Aujourd’hui, la D1 du Botswana, à 16 clubs, est la 2ème ligue la plus sponsorisée de la région d’Afrique du sud (la fameuse COSAFA), avec 2,5 millions d’euros en poche, après la première division sud-africaine. Pour y participer, les clubs doivent impérativement fournir une équipe sérieuse dans les catégories U15 et U17. On vise sur le long terme. Sur les 23 joueurs présents au Gabon pour la CAN, 7 seulement n’évoluent pas au pays (dont trois titulaires). Pour autant, par la hausse relativement qualitative du championnat domestique, de plus en plus de Botswanais se mêlent à l’émigration vers le championnat d’Afrique du Sud, habituellement plutôt squatté par les Nigérians, les Zambiens ou les Zimbabwéens. En 2012, la nation s’apprête à vivre son premier hymne particulier avec ses Zèbres, désormais dans top 100 mondial (95ème au dernier pointage). En mars dernier, ces surprenants Zèbres étaient même les premiers Africains à se qualifier pour le Gabon et la Guinée Equatoriale. Ils finiront cette phase de poules avec une défaite, deux nuls et cinq victoires, ce qui leur vaut la première position d’un groupe relevé (Tunisie, Togo, Malawi et Tchad).

Un joli coup au Scrabble

Pour le jeu, on repassera. Le style est plutôt restrictif : on bétonne derrière et on avise en contres, une tactique assumée par le coach Stanley Tshosane, un local. Avec un goal-average de +4 et trois buts encaissés (meilleure défense du groupe), ces Zèbres-là ne feront sans doute pas rêver par leur jeu l’étranger, l’observateur. Ils s’arrêteront sans doute après trois rencontres. En plus, en coulisses, la belle histoire n’arrive pas à éviter l’écueil des affaires de primes. Les joueurs s’étaient mis en grève lors d’un stage pour négocier des bonus (une dizaine de milliers d’euros par tête pour chaque match joué). "Non" ferme de la fédé. Dociles, les joueurs rechausseront les moulés sans résistance, sans nouvelle prime non plus. Ou comment perdre son temps, toujours précieux à l’approche d’une compétition inconnue.
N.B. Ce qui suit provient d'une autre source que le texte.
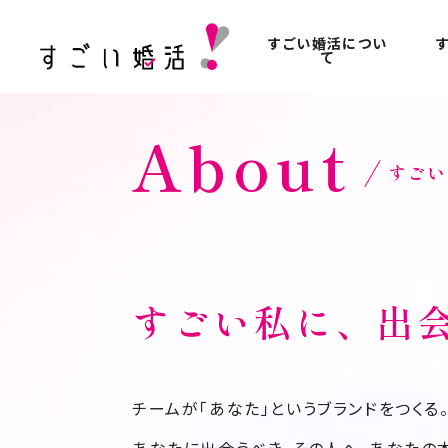
すごい婚活につい
て
About
すごい
すごい私に、出
チームが「あなた」というブランドをつくる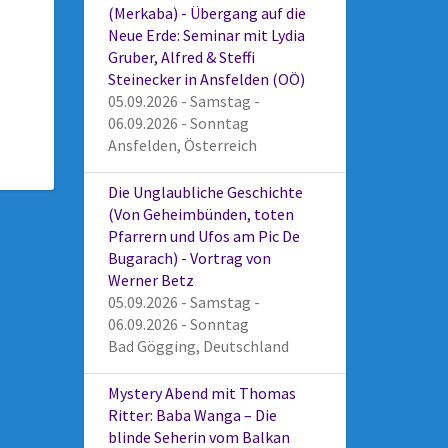
(Merkaba) - Übergang auf die
Neue Erde: Seminar mit Lydia
Gruber, Alfred & Steffi
Steinecker in Ansfelden (OÖ)
05.09.2026 - Samstag -
06.09.2026 - Sonntag
Ansfelden, Österreich
Die Unglaubliche Geschichte
(Von Geheimbünden, toten
Pfarrern und Ufos am Pic De
Bugarach) - Vortrag von
Werner Betz
05.09.2026 - Samstag -
06.09.2026 - Sonntag
Bad Gögging, Deutschland
Mystery Abend mit Thomas
Ritter: Baba Wanga – Die
blinde Seherin vom Balkan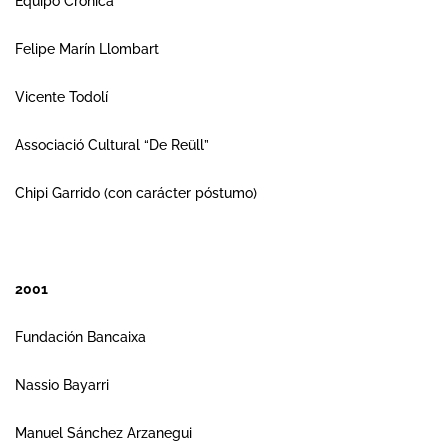
Equipo Crónica
Felipe Marín Llombart
Vicente Todolí
Associació Cultural “De Reüll”
Chipi Garrido (con carácter póstumo)
2001
Fundación Bancaixa
Nassio Bayarri
Manuel Sánchez Arzanegui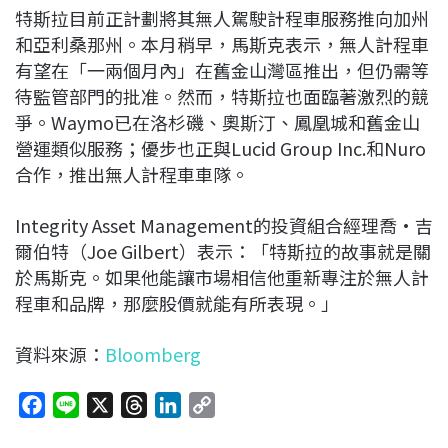
特斯拉目前正計劃將其無人駕駛計程車服務推向加州
和亞利桑那州。本月稍早，馬斯克表示，無人計程車
有望在「一兩個月內」在舊金山灣區推出，但仍需等
待監管部門的批准。然而，特斯拉也面臨著激烈的競
爭。Waymo已在洛杉磯、奧斯汀、鳳凰城和舊金山
營運類似服務；優步也正與Lucid Group Inc.和Nuro
合作，推出無人計程車車隊。
Integrity Asset Management的投資組合經理喬·吉
爾伯特（Joe Gilbert）表示：「特斯拉的故事就是關
於馬斯克。如果他能讓市場相信他重新專注於無人計
程車和品牌，那麼股價就能有所表現。」
資料來源：
Bloomberg
F
L
X
T
L
C
a
i
h
i
o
Au risque d’être trop simpliste, cette sélection ressemble finalement un peu à son pays. Elle a sans doute tout pour plaire, est efficace, en construction mais a ce quelque chose qui dérange pour vraiment l’aimer. Car le Botswana, ce n’est pas qu’un joli coup de lettres au Scrabble, si tant est que vos règles autorisent les noms propres. Anciennement brocardé PMA (Pays les Moins Avancés, appellation ONU), le Botswana se gave économiquement depuis plus de trente ans (9% de croissance annuelle en moyenne), vend du diamant, beaucoup de diamants (second producteur mondial, le premier en valeur), est considéré comme le pays le moins corrompu du continent (selon Transparency International). Une seule ombre, et de taille, réussit à noircir le beau tableau : en 2005, les études laissaient entendre que près d’un Botswanais sur trois portaient le virus du SIDA. Dernier pointage.